> WORK ITEM
In the text on fetal tissue research, name every disease whose vaccine development Plotkin's quoted remark says human fetal cell strains were extremely important for.

Planned Parenthood is under attack by antiabortion activists over secretly recorded videos showing its executives candidly talking about supplying fetal tissue for medical research.

Planned Parenthood is under attack by antiabortion activists over secretly recorded videos showing its executives candidly talking about supplying fetal tissue for medical research.

This abortion-related controversy is providing grist for the many Republican presidential candidates hitting the trail. But it is also reviving public interest in fetal tissue research, which has yielded advances that have saved the lives of countless babies.

Consider rubella. During a U.S. epidemic in the mid-1960s, an estimated 31,000 pregnant women infected with the virus suffered stillbirths, gave birth to severely disabled infants, or decided to end their pregnancies.

One such aborted fetus was sent to Philadelphia's Wistar Institute, where vaccine pioneer Stanley Plotkin isolated the rubella virus from kidney tissue. He developed the vaccine that is still given today by growing the virus in an experimental cell line made from the lungs of an uninfected fetus aborted in Sweden.

"Human fetal cell strains, derived from voluntary abortions, have been extremely important for vaccine development, specifically for rabies, rubella, hepatitis A, and chicken pox," Plotkin, now 83, said this week. "It is important to understand that the cell [lines] are stored and no new abortions are done to produce those vaccines."

Certain vaccines are so important to public health that even Catholic authorities see a moral imperative. When there is no alternative to a vaccine developed from these fetal cell lines, the National Catholic Bioethics Center says on its website, "One is morally free to use the vaccine regardless of its historical association with abortion. The reason is that the risk to public health, if one chooses not to vaccinate, outweighs the legitimate concern about the origins of the vaccine. This is especially important for parents, who have a moral obligation to protect the life and health of their children and those around them."

The undercover videos, made by an antiabortion group and released in recent weeks, stirred a furor on Capitol Hill, where lawmakers opposed to abortion tried to strip Planned Parenthood's federal funding for cancer screenings, birth control, and other health services. Federal funding of abortions is prohibited with rare exceptions.

[Data excerpts]
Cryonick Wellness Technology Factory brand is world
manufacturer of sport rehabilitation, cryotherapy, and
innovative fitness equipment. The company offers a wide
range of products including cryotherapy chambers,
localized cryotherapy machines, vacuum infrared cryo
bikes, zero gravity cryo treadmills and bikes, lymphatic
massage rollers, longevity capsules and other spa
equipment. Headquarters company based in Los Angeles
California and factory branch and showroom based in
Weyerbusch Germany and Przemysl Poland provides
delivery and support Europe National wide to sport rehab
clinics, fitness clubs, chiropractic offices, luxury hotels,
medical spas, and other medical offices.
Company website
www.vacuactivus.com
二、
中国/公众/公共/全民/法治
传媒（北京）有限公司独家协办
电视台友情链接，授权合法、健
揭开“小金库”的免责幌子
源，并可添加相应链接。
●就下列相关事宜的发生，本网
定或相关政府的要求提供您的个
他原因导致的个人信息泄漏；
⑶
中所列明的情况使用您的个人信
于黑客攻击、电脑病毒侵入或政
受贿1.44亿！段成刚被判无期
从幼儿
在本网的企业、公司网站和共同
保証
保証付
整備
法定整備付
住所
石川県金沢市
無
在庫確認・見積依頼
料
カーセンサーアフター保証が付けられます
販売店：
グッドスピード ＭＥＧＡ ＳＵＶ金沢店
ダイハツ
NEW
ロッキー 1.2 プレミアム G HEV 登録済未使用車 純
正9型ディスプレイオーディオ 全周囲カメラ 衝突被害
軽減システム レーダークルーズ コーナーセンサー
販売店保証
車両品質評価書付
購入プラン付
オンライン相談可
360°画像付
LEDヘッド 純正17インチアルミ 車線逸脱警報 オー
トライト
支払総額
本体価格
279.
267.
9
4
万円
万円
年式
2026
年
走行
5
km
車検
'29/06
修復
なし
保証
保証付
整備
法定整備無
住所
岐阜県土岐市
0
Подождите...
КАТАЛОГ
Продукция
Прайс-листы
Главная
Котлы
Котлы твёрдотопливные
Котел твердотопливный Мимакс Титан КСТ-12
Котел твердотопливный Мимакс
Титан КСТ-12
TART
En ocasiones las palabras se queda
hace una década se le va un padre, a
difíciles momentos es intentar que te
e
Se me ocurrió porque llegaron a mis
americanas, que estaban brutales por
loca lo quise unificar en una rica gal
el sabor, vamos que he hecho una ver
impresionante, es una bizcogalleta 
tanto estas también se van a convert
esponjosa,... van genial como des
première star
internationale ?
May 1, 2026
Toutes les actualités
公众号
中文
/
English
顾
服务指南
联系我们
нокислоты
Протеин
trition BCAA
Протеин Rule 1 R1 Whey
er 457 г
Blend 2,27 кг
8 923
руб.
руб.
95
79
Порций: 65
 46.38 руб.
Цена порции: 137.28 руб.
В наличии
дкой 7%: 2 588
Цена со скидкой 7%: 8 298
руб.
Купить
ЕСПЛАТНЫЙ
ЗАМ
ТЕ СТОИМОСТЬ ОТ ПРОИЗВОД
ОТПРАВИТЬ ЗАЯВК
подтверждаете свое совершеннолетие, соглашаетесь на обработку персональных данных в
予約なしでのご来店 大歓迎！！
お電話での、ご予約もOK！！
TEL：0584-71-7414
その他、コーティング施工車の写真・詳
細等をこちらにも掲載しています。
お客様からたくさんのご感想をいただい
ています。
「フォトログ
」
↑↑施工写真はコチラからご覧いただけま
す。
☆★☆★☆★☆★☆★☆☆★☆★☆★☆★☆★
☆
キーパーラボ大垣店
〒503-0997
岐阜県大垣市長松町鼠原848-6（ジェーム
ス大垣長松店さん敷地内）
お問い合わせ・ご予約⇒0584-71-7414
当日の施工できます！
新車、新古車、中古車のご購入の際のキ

> SOLUTION TO THE PROBLEM
Rabies, rubella, hepatitis A, and chicken pox.